#### Source excerpt:
Project Motivation + Approach
"An urban growth boundary has been established to arrest Adelaide's
urban sprawl and encourage higher density residential redevelopment
closer to the city's center. This is a major policy shift that will
require Adelaide to grapple with the notion of denser urban development
and its associated environmental, social and economic implications
..." Planning SA 2000.
The project has been strongly influenced by the interconnected
theories of Ecology, Urban Ecology and Neighborhood Ecology. The
key theoretical ideas driving the approach to, and development of
the strategy are a hybrid of these theories. These ideas are:
- The significance of neighborhoods and suburbs as a key scale
in addressing the sustainability of existing urban areas through
policy and design strategies.
- Neighborhood and suburban strategies have the ability to ensure
site specific outcomes while being significant enough in scale
to have a meaningful impact.
- The city and neighborhoods within it must be understood and
approached as ecological systems.
- The urban environment, particularly the public domain should
be developed as multi-functional, productive and working landscapes
that integrate ecology, people and economy.
- Strategic incremental change is crucial when intervening in
existing suburbs. Incremental change is more manageable, feasible
and adaptable to local needs and values.
The project site is the Bowden Brompton Ovingham Ridleyton neighborhood
of the city of Adelaide, South Australia, Australia.
This area of 2.24 square kilometers was Adelaide’s first suburb
and was selected for the following key reasons: It is a mixed use
suburb of industrial, commercial, retail and residential uses. It
is bounded by major transport spines from the north western suburbs
into the city and crossed by two rail lines. The combination of
the site’s diverse activity, location and history has created
a fascinating physical and social character. There is significant
vacant, derelict and under-utilized land with several typical urban
renewal projects currently underway. These elements provided a
and challenging area to explore the issues outlined in the motivation
Site data and analysis methods
Compilation and analysis of historical, physical, existing planning
and demographical data on the site informed the planning strategy.

#### Dataset excerpt:
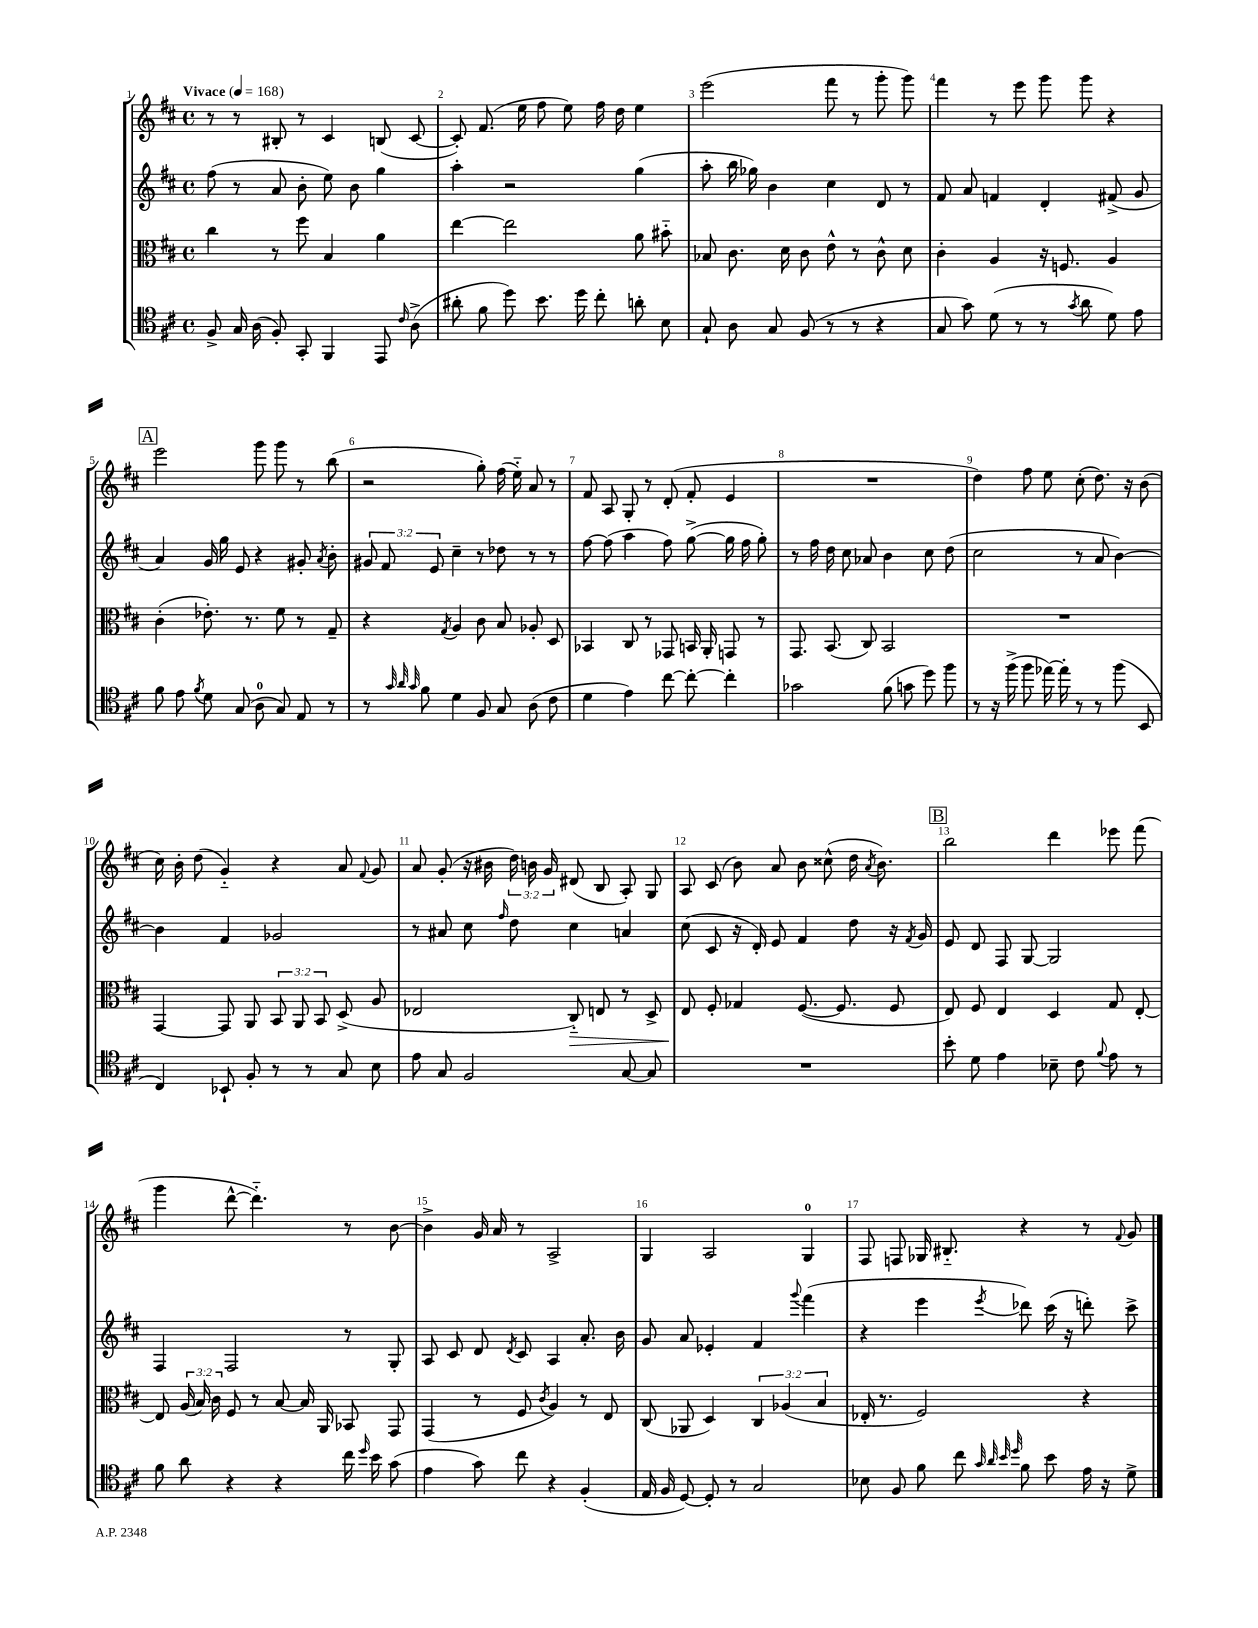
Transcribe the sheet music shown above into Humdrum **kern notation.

#### Objectives:
- 1) Reproduce the passage on the Adelaide urban ecology project from "- Neighborhood and" up to and including "a meaningful impact.".
- 2) List the four kinds of use that the passage on the Adelaide urban ecology project says make up the project site's mixed-use character.
- 3) Carry on the passage on the Adelaide urban ecology project from the point where it stops.
None of the material is needed for this work.

#### Responses to the tasks:
- 1)
- Neighborhood and suburban strategies have the ability to ensure
site specific outcomes while being significant enough in scale
to have a meaningful impact.

- 2) Industrial, commercial, retail and residential.

- 3)
Historical timelines were developed to illustrate and understand
influences on the emergence of the site in its current form. Detailed
graphical studies of the existing planning, physical form and systems
of the site where undertaken. These studies focused on the role
of the site in its broader context, zoning, land use, built area
percentage, form, color and materiality, open areas of public space
and vacant land, streetscape character, existing vegetation, infrastructure,
traffic and circulation. The analysis summary diagrams illustrate
the following key points: The site’s form and character is
a reflection of its long, rich and complex history as an inner industrial
suburb. Existing zoning does not reflect the reality of the current
complex mixed land use of the site. The shadow of a pending government
freeway through the site in the 60’s and 70’s and the
resulting stagnation in development and decline in population has
produced significant areas of vacant, derelict or underused sites.
Despite this there is very little space allocated for public recreational
use. Traffic circulation is a critical issue; several major local
roads cross the site, also indiscriminate movement of heavier commercial
vehicles dominates the majority of streets. The two rail lines
the site create another layer of movement. Detailed analysis of
census demographics information for the neighborhood was summarized
to illustrate key social patterns characterizing the community.
Key points in comparing the site to the city of Adelaide as a whole
are that: the 25-49 age group is dominant. There is a higher percentage
of migrants (English, Greek, Italian and Vietnamese ethnic groups)
and people who speak a language other than English at home. Higher
than average percentage of low income households. Recently there
has been an increase in the percentage of high income households.
40% of households are a single person. Also there are more couples
without kids. There is a higher percentage of renters, but with
buyers on the increase.
As part of the analysis of the site a conceptual ecosystem model
diagram of the existing site was developed to illustrate the components
that make up its ecosystem. While simplified, the diagram draws
attention to the systems inputs, outputs, flows and interactions
providing an illustration of the relationships within the system
and interaction with the broader city system.
The existing site diagram shows clearly the high amounts of both
inputs and outputs needed to maintain the current system.
This diagram was analyzed to determine feasible areas of intervention.
This resulted in the development of a proposed ecosystem model diagram.
Through the introduction of an internal multifunctional infrastructure
unnecessary or negative flows can be reduced or removed and other
positive contributing flows increased. This potential ecosystem
model translates onto the site as the Urban Infrastructure Strategy
and its key components.
The strategy aims to develop, through the phased retrofit of the
existing site, a vibrant and sustainable mixed use urban neighborhood.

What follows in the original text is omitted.